◆ EXERCISE INSTRUCTIONS ◆
1. List every name that an import statement in the code of the RAG chain text below brings in.
2. In the RAG chain text below, what temperature is given to ChatGroq?

◆ EXTRACTED TEXT ◆
■ ■ ■ ■
In the final step, we construct the RAG chain, which combines the retrieval and generation processes. The retriever supplies relevant document chunks based on the user's query, and the language model uses this information to generate informed and contextually accurate responses. LangChain facilitates the seamless integration of these components using the | operator to construct the RAG chain efficiently with minimal code.

We'll use Llama 3.3 as our LLM of choice, through Groq. Get Groq API Key here: https://console.groq.com/keys

In [16]:
from dotenv import load_dotenv
import os

load_dotenv()
groq_api_key = os.getenv("GROQ_API_KEY")
os.environ["GROQ_API_KEY"] = groq_api_key

In [17]:
from langchain_groq import ChatGroq

llm = ChatGroq(temperature=0, model_name="llama-3.3-70b-versatile")

In [18]:
from langchain_core.prompts import ChatPromptTemplate
from langchain.schema.runnable import RunnablePassthrough
from langchain_core.output_parsers import StrOutputParser

# Define the template for the chat prompt - this will be used for each query - the context and question will be filled in dynamically
template = """Answer the question based only on the following context:
{context}
Question: {question}
Answer: """

prompt = ChatPromptTemplate.from_template(template)


# Define a function to convert a list of documents to a single string - to inject the retrieved context as string into the prompt ("context" placeholder)
def docs2str(docs):
    return "\n\n".join(doc.page_content for doc in docs)
■ ■ ■ ■
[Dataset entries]
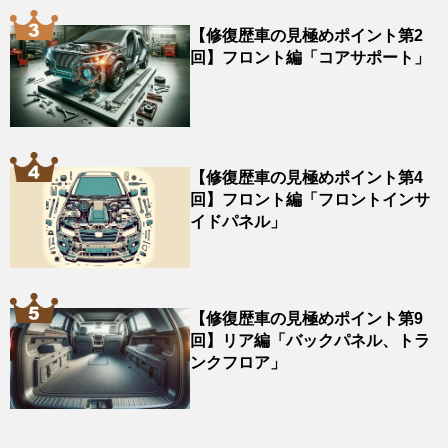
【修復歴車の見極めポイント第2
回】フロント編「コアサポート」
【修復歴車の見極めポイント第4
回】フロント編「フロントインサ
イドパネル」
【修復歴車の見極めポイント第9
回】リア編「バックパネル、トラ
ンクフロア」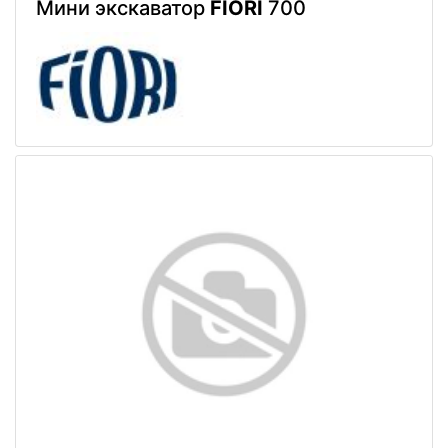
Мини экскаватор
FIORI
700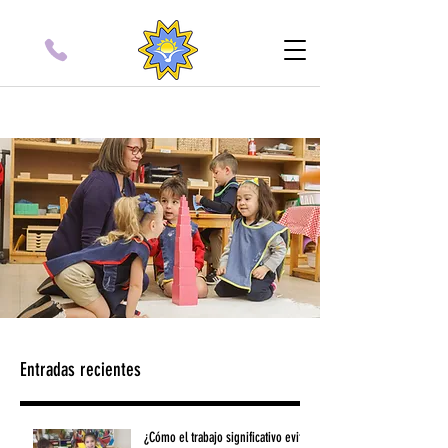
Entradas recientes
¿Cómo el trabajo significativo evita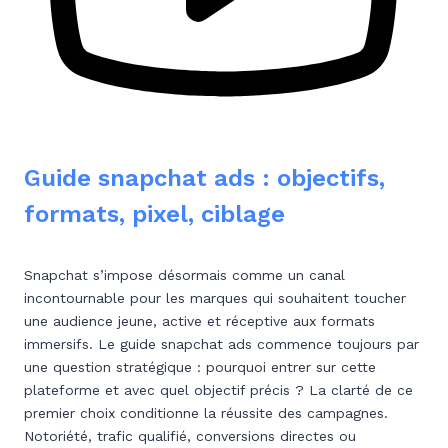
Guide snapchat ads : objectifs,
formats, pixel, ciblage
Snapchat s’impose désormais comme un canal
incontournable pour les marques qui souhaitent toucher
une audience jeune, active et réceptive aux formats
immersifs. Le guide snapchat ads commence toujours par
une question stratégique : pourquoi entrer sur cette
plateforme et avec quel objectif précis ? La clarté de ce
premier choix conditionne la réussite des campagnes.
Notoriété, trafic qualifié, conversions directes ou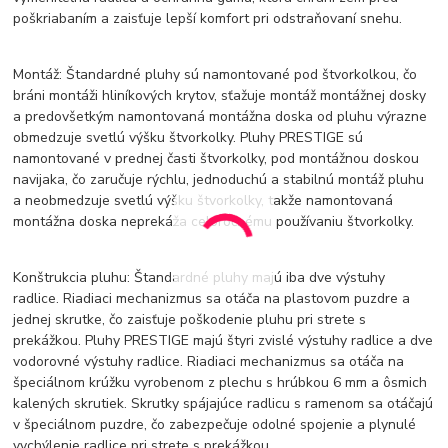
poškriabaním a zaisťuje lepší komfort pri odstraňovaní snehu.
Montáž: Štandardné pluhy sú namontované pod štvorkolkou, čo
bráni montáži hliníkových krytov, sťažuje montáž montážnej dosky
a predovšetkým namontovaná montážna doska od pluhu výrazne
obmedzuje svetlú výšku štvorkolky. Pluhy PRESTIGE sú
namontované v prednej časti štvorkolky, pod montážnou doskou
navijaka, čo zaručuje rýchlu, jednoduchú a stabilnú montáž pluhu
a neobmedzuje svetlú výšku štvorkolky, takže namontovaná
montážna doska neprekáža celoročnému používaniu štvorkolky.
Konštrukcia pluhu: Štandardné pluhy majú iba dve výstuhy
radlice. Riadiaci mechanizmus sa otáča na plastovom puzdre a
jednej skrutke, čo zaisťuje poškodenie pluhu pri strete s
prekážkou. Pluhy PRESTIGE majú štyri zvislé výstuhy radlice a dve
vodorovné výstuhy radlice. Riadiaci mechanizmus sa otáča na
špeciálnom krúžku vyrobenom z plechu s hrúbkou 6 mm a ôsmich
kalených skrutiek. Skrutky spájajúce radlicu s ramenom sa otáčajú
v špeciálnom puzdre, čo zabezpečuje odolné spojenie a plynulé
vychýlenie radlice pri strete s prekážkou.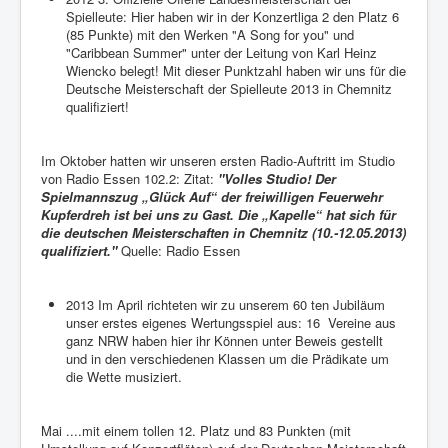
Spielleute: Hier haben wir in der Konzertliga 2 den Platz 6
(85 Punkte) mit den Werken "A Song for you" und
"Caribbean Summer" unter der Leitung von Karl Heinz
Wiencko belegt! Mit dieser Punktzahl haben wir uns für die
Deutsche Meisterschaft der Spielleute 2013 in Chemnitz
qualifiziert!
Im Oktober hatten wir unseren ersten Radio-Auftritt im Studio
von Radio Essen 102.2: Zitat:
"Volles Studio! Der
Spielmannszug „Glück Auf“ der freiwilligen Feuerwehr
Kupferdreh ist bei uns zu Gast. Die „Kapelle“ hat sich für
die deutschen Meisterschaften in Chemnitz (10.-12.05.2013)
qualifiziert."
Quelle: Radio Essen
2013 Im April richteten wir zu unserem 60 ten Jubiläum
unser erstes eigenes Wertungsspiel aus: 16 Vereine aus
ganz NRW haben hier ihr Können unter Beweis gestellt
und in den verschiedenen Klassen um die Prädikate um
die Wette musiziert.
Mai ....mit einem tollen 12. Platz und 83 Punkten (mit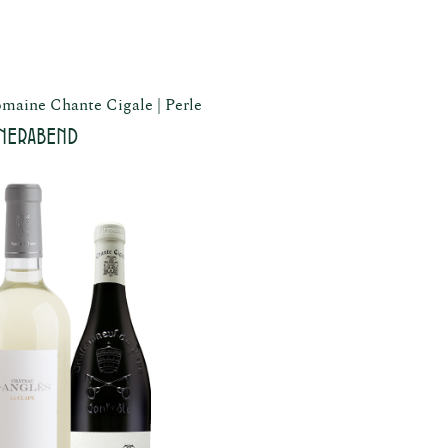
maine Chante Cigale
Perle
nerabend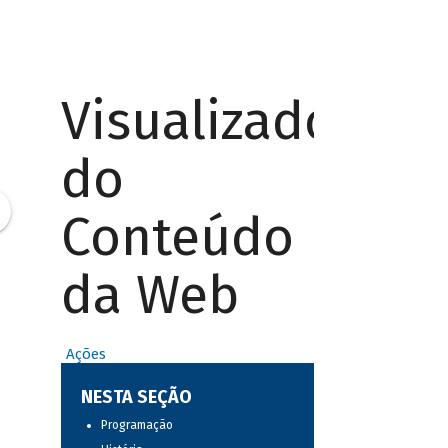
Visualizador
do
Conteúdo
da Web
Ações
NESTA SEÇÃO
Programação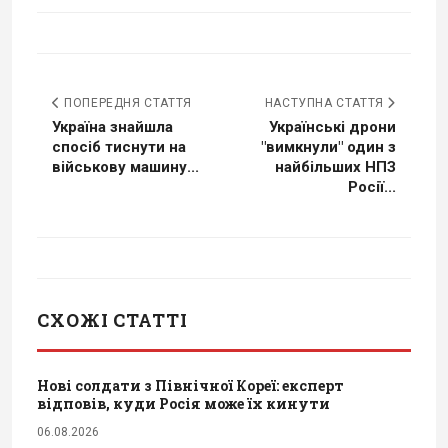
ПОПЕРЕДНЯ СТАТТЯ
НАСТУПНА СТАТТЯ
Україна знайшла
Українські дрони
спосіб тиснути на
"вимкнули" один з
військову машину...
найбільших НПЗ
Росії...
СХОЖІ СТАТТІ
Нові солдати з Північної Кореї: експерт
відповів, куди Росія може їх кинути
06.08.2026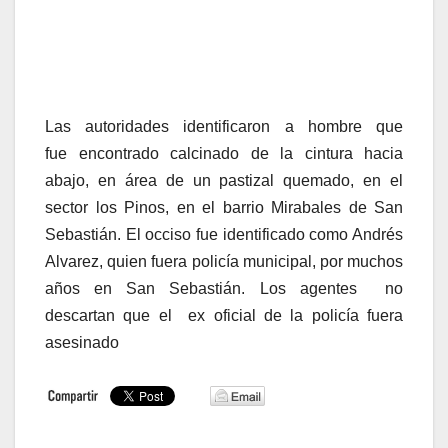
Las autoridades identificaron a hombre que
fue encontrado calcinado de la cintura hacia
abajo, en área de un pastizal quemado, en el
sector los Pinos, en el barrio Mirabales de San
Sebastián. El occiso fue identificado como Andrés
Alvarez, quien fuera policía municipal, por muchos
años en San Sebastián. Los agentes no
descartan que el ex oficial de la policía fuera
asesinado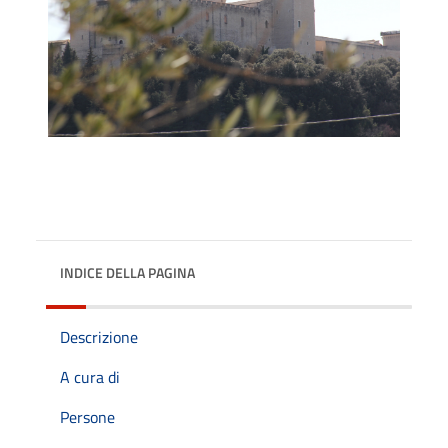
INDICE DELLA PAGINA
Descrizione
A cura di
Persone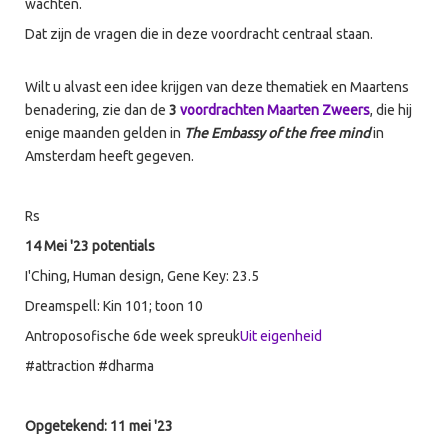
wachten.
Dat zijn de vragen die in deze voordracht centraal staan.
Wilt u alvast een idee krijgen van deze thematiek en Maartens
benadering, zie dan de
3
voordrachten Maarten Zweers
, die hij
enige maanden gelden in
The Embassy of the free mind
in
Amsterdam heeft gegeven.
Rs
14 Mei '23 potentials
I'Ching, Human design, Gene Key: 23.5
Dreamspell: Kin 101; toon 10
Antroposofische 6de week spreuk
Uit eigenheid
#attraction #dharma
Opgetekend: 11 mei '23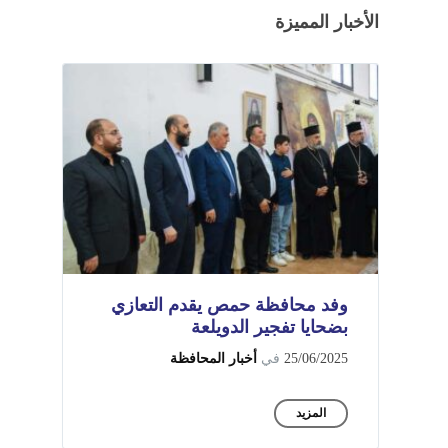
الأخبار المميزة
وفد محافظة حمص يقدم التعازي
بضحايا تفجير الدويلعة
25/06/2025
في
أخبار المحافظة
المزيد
■ ■ ■ ■
◆ RESPONSES BY TASK ◆
1. load_dotenv, os, ChatGroq, ChatPromptTemplate, RunnablePassthrough, StrOutputParser

2. 0